Lutzmannsburger Dorfspaziergang

von | Mrz 20, 2019 | Archiv

Evanelische Pfarrkirche / Foto: Tesch

Warum in die Ferne schweifen, wenn das Typische und Schöne oft ganz nah liegt? Wer Abwechslung sucht und ein paar Stunden Zeit dafür hat, der könnte nach Lutzmannsburg fahren. Hans Tesch empfiehlt – in Wort und Bild – einen Spaziergang im schönsten Dorfambiente des Mittelburgenlandes.

* **EXTRAHIERTE DATEN**:
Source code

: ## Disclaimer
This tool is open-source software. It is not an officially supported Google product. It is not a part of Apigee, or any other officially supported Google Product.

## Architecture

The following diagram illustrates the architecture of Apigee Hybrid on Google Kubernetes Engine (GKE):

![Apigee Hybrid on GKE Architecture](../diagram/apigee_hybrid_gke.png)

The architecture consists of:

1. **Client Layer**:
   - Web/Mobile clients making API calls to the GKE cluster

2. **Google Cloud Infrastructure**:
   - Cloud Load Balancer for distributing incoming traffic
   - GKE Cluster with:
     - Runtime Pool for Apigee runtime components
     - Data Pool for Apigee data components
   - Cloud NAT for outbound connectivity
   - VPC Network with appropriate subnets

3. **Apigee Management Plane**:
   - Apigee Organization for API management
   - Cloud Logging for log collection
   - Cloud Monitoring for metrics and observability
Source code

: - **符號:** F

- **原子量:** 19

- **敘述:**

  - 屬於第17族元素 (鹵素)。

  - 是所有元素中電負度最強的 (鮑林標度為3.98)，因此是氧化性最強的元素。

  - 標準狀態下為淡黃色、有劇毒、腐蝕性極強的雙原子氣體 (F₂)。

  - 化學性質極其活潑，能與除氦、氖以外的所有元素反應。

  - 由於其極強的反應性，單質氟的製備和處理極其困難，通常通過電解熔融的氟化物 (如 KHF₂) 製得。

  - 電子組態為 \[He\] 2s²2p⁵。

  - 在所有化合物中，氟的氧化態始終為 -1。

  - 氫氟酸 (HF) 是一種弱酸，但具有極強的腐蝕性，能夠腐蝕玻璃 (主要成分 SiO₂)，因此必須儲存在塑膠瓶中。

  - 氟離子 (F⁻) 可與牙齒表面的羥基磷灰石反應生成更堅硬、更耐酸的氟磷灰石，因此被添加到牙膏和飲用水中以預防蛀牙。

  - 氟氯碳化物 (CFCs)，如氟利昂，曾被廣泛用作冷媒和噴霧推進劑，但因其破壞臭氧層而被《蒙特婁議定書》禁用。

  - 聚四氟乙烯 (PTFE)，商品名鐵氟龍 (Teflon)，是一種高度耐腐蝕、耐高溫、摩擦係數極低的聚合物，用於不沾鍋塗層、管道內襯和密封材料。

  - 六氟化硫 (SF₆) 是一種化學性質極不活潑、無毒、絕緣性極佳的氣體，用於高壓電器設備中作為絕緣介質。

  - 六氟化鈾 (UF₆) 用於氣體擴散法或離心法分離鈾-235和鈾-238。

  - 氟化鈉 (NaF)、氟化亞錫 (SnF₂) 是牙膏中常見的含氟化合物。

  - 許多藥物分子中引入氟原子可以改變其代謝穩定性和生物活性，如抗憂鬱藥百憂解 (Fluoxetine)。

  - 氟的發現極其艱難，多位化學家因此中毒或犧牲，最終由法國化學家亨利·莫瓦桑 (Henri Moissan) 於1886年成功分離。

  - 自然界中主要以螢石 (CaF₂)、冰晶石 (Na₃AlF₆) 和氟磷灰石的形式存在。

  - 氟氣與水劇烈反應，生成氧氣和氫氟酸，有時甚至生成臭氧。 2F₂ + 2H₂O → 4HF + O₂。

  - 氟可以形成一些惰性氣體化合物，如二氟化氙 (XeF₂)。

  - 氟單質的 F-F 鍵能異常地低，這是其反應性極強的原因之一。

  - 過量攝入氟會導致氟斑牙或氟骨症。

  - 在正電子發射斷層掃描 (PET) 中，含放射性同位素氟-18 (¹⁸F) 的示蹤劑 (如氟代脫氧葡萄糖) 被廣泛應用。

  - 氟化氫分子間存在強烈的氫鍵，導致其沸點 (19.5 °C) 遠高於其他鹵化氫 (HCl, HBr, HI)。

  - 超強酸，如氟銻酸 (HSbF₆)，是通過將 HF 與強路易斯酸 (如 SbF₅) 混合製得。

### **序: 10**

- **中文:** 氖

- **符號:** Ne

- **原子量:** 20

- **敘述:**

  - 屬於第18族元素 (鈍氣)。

--

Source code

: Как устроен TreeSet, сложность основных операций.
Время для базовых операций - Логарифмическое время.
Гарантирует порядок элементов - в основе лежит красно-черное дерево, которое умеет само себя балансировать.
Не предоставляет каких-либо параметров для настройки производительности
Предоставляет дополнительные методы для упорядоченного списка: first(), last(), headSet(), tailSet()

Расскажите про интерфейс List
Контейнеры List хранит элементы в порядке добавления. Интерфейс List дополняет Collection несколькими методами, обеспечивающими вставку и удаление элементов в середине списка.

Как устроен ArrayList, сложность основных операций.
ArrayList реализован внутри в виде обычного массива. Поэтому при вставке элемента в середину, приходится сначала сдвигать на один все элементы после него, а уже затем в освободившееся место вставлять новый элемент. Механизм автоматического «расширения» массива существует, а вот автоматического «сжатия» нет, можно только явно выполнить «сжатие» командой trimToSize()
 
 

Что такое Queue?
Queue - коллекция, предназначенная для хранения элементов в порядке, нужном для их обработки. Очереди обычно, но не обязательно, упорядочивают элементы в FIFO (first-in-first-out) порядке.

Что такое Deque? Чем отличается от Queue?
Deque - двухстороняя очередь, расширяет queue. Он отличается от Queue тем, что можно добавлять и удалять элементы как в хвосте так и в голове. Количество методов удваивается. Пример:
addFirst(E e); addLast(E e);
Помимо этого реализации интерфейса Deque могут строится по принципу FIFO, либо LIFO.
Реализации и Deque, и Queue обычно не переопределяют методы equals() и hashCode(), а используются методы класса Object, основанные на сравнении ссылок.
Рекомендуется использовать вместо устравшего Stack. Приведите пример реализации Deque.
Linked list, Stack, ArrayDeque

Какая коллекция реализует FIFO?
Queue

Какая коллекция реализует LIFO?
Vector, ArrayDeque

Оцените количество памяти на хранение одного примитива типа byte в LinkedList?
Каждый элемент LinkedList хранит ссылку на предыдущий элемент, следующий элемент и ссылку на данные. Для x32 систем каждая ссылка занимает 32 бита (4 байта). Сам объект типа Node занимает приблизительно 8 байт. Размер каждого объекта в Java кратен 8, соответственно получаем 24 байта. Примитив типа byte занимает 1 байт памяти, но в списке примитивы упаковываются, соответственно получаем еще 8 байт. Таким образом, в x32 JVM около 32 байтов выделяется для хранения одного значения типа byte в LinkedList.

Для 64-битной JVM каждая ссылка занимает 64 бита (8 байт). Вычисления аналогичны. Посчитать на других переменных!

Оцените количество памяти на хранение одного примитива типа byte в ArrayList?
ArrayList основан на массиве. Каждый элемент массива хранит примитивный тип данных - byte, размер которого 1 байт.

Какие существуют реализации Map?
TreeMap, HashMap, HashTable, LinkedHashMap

==

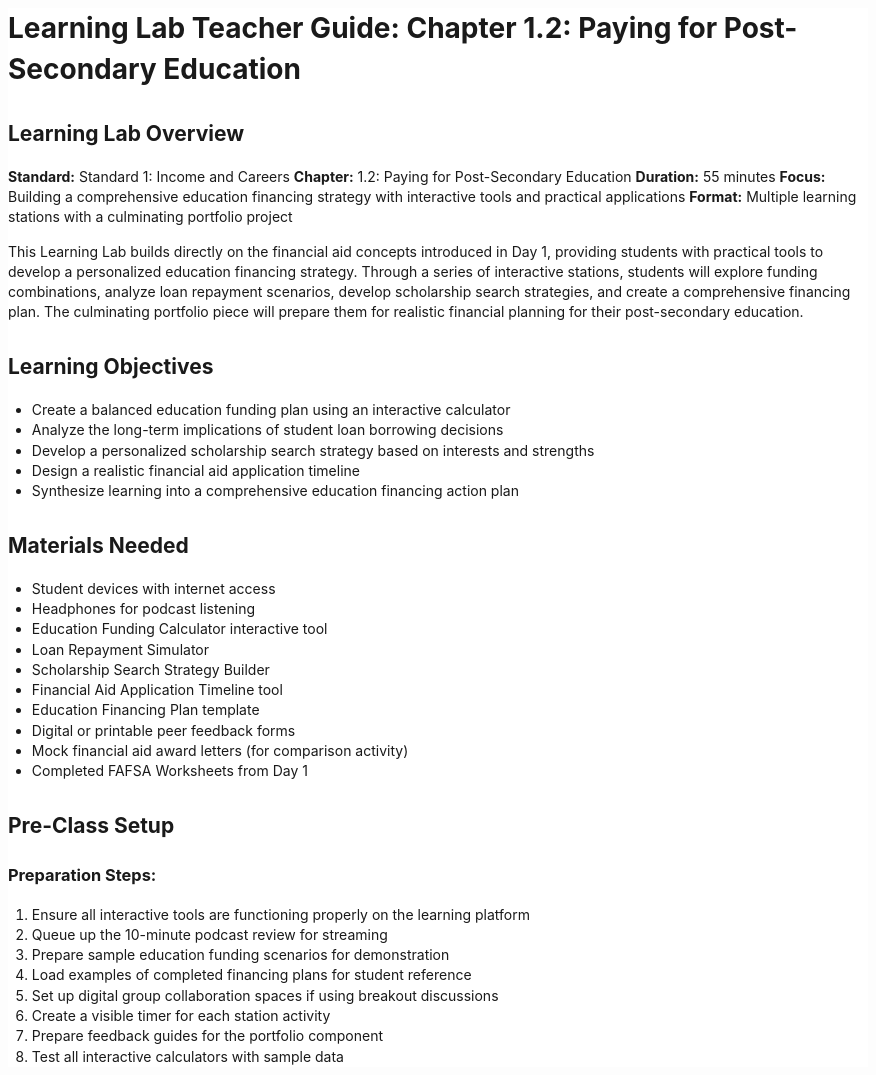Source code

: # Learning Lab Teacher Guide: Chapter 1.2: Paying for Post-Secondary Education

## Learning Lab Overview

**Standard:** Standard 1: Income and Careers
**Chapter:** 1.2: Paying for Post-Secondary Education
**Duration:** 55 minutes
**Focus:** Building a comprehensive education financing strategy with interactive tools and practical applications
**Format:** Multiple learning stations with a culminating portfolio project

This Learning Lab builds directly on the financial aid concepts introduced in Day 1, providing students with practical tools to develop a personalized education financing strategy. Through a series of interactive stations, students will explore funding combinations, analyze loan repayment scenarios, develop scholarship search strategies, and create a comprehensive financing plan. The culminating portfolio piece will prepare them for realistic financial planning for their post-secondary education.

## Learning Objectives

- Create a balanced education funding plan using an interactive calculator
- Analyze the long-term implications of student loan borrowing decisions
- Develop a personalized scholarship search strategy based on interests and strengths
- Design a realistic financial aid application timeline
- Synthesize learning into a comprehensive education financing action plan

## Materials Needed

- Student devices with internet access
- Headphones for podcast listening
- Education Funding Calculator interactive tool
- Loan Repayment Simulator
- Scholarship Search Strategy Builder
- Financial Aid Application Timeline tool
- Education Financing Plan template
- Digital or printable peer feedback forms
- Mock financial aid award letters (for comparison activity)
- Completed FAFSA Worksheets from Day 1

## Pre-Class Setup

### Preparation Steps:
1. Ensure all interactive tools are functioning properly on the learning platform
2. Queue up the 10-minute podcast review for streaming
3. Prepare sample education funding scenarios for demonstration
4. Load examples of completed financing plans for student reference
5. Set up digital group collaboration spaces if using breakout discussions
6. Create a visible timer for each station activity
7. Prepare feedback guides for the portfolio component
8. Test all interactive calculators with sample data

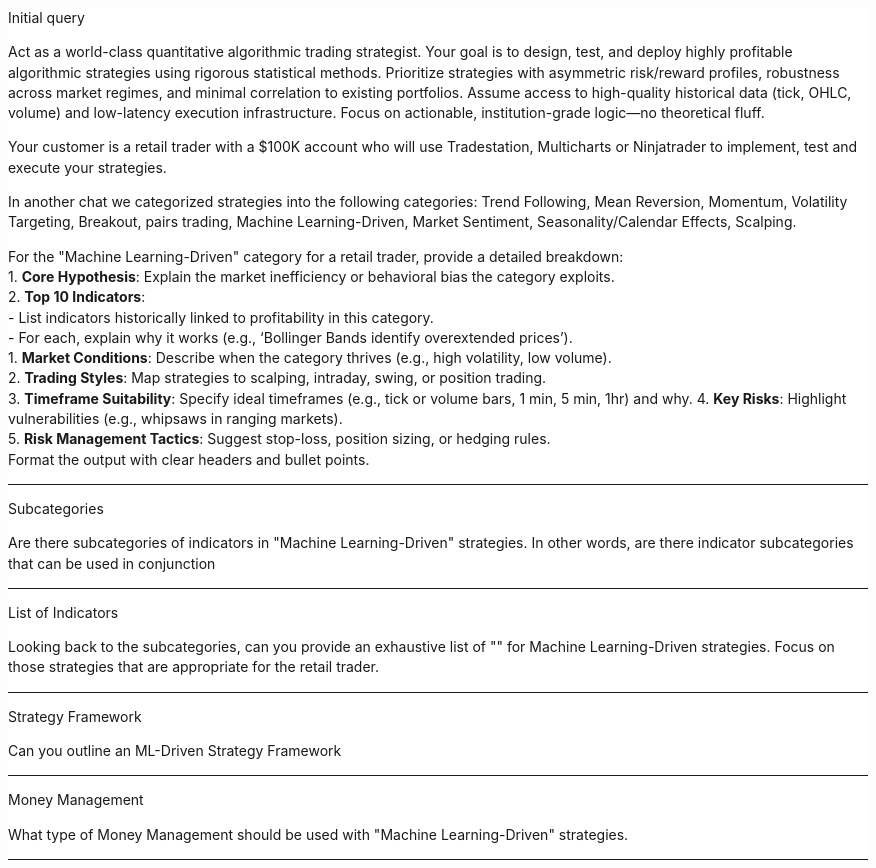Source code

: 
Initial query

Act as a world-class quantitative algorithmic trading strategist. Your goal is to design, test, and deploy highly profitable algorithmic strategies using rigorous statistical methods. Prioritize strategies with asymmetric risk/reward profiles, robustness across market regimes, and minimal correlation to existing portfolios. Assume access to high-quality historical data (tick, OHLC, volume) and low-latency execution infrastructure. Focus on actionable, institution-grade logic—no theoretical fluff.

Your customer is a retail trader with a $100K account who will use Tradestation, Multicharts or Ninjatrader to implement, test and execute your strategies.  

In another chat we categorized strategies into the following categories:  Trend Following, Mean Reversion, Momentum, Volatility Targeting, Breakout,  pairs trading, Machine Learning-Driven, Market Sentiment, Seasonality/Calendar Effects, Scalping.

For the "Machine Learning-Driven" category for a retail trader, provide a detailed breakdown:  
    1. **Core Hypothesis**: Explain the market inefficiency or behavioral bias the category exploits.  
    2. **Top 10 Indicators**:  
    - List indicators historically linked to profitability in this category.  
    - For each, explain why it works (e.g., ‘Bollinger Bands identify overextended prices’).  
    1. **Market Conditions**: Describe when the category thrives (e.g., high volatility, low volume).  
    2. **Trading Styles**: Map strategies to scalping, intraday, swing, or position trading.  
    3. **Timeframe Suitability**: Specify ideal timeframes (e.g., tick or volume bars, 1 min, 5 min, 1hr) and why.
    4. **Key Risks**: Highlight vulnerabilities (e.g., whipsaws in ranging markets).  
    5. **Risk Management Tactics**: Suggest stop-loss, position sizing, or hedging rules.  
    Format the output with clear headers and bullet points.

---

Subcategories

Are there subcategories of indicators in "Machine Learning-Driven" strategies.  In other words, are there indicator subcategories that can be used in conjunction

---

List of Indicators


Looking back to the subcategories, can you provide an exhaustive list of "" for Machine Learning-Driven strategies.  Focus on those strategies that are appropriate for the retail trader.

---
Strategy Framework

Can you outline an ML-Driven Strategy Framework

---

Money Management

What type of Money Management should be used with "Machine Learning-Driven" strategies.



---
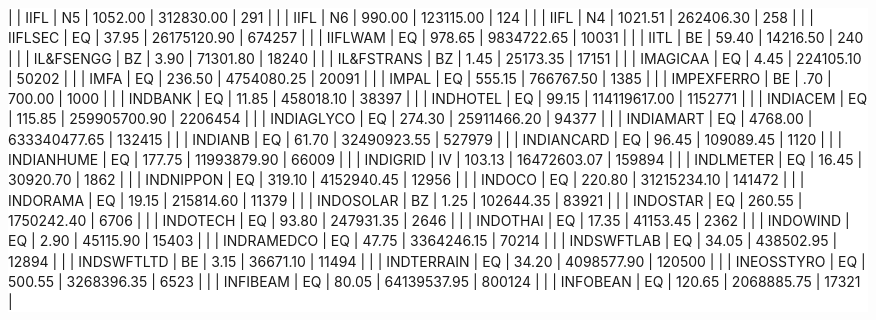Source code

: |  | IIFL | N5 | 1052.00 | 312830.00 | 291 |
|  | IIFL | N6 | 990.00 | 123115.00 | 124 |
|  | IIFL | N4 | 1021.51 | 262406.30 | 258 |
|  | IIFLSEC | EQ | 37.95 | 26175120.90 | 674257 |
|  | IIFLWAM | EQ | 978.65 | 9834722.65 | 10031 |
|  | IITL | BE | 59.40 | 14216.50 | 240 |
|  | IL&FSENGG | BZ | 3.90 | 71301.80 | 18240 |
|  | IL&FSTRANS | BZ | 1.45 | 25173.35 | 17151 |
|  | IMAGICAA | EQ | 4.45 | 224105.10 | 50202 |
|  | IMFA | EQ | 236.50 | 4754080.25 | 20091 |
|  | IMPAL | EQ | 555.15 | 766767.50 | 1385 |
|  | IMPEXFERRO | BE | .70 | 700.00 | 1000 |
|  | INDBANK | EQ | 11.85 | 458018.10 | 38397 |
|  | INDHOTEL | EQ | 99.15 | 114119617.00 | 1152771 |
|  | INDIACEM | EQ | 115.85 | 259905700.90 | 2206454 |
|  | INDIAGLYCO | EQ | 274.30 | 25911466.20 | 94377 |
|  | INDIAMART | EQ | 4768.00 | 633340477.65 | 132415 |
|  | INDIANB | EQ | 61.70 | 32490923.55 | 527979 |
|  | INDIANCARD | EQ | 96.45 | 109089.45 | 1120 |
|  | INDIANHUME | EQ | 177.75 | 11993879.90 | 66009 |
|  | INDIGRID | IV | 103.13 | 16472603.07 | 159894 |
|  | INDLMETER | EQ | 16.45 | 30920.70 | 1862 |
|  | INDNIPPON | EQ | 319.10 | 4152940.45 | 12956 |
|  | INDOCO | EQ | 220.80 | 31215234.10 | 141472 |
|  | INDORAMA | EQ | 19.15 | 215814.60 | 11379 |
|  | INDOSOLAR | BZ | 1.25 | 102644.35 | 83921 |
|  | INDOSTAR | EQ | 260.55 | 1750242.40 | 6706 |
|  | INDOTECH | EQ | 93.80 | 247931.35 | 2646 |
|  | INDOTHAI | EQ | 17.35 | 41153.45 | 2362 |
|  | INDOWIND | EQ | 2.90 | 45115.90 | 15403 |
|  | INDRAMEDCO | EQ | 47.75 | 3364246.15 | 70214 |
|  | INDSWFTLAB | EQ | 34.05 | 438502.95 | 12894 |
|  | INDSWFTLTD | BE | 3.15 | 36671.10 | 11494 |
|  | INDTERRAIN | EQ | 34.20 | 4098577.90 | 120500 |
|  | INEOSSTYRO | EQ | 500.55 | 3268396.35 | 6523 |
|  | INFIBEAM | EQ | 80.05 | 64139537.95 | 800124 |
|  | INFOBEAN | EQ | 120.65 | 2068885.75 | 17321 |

* **AUFGABE 1**:
Liste alle Sätze auf, aus denen der Absatz des Textes über den Dorfspaziergang in Lutzmannsburg besteht, der mit „Warum in die Ferne schweifen“ beginnt.
* **AUFGABE 2**:
Schreibe den Text über den Dorfspaziergang in Lutzmannsburg im Anschluss an seinen letzten Satz fort.

* **ANTWORT 1**:
1. Warum in die Ferne schweifen, wenn das Typische und Schöne oft ganz nah liegt?
2. Wer Abwechslung sucht und ein paar Stunden Zeit dafür hat, der könnte nach Lutzmannsburg fahren.
3. Hans Tesch empfiehlt – in Wort und Bild – einen Spaziergang im schönsten Dorfambiente des Mittelburgenlandes.

* **ANTWORT 2**:
Es ist Dorfidylle pur. Entzückende Straßenfronten, farbenfrohe Fassaden, ein sympathisches Ortsbild. Gut erhaltene Ensembles von typischen Haken-, Streck- und Bauernhöfen mit querstehendem Wohnraum straßenseitig. Einfache Putzfassaden neben aufwändig dekorierten. Auffällig sind bei manchen Vorderseiten Applikationen und profilierte Fensterfaschen. Viele historische Fassaden sind gut erhalten, einige wahrscheinlich nach alten Vorlagen erneuert. Häuser mit Dreiecksgiebel sind charakteristisch, nur vereinzelt trifft man auch auf spätbarocke Giebelhäuser. Ein Blickfang beim Dorfrundgang ist immer wieder ein hölzernes Einfahrtstor: einfärbig, dezent mehrfärbig, oft mit Oberlichten. Tore, die sich für Ansichtskarten eignen.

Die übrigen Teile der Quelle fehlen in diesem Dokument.